Neil Harris of Alabama Correctional Industries said renovations will include a new judge’s bench and reconfiguration of the jury box.
Circuit Judge Shannon Clark said the jury box will be expanded to include room for alternate jurors as well as the standard 12-member jury panels.
She said there had been complaints from people serving jury services who could not hear the witnesses nor see the evidence very well.
“We hope (the new courtroom) will make it more comfortable for them,” Clark said. “They will be able to see and hear better.”
Harris said the remodeling would also add one new audience rail to the courtroom.
Other changes in the courtroom are aimed at making it more functional. Clark said technological improvements will include the addition of a drop-down screen and projector.
In the past, lawyers have pulled televisions into the courtroom, posing risks of tripping over the cords, Clark said. The upgrade in technology helps the facility to be on par with the state system where there has been a transition into electronic files.
“This is a joint effort between the judicial branch and the County Commission which I am very appreciative of,” Clark said.
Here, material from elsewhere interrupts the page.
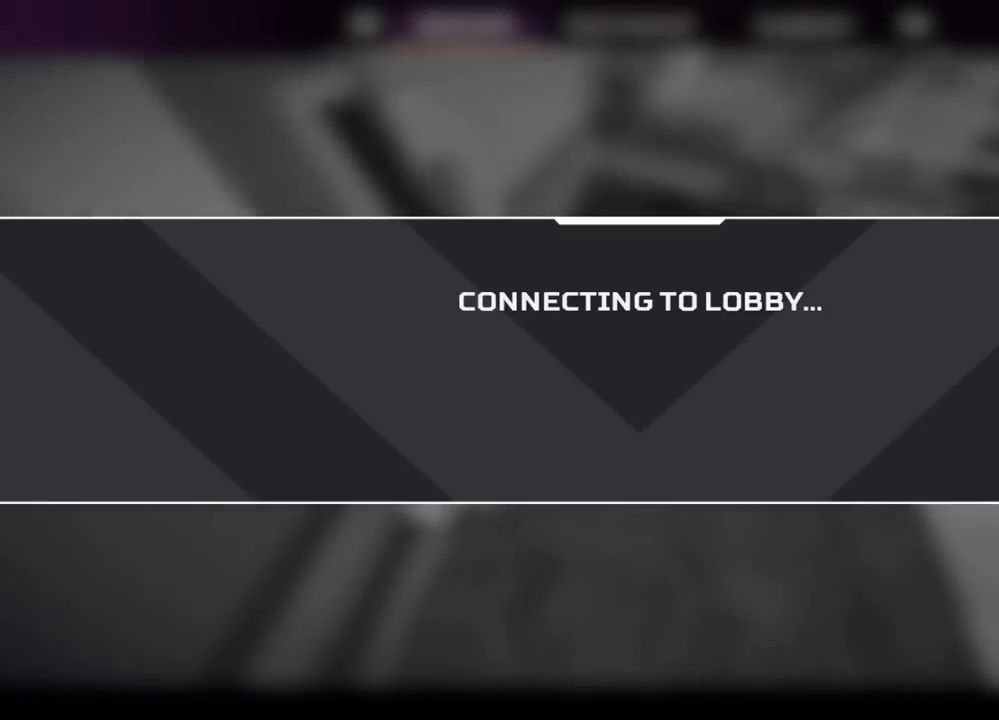
{"buttons": [], "left_stick": "center", "right_stick": "center", "events": []}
Harry Sanders, Pike County Commission Administrator, said the commissioners unanimously supported the renovation and is contributing $40,000 to the project.
Sanders said the money for the remodeling was from a fund specifically earmarked for county facility. “The construction doesn’t take money away from other projects,” he said. “There are several project going on in the courthouse and the remodeling just goes hand in hand with them.
“It will be an upgrade and an improvement in the courthouse. It will help the judges and the people who utilize the courtroom perform their duties better… It’ll just be a better environment for them to work in.”
Clark said the total estimate cost for the project was $80,000.
“So far everything has gone according to schedule,” she said. “We haven’t come across any major impediments. We appear to be on tract with the budget.”
Clark said they hope the courtroom would be back in use within two or three weeks.